What processes could have led to a better outcome?
Interestingly, the processes that led to the scandal were at odds with Wells Fargo’s
existing mission and ethical statements. According to Verschoor (2016) in his article “Lessons from the Wells Fargo scandal,” he postulates that had senior management been more involved with the employees required to discharge these sales goals, they might have caught on to and identified the problematic nature of the goals before they became a major problem.
The larger upsetting implications to the public
The financial services industry is highly dependent on public perception of trustworthiness. For this reason, the scandal was far more damaging to Wells Fargo than it might have been to a business in another industry.

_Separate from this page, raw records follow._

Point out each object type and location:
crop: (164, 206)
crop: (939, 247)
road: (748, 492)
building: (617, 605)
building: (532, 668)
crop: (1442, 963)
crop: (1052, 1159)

“As a bank customer … my reaction was one of horror. I never want to think about whether I have to trust this bank. I never want to go hunting for weird charges [on bank statements], ” said a Wells Fargo customer interviewed by Lisa Cook, a professor of economics at Michigan State University.
Although banks, like any other business, exist to make profits, they are also expected to be responsible stewards of depositors’ assets.
When it comes to attracting new customers from the millennial generation, Wells Fargo’s scandal could not be timed any worse. Millennials, already suspicious of traditional ideas surrounding banking, are doubly unlikely to entrust their money to an old-fashioned bank with a history of scandals such as Wells Fargo.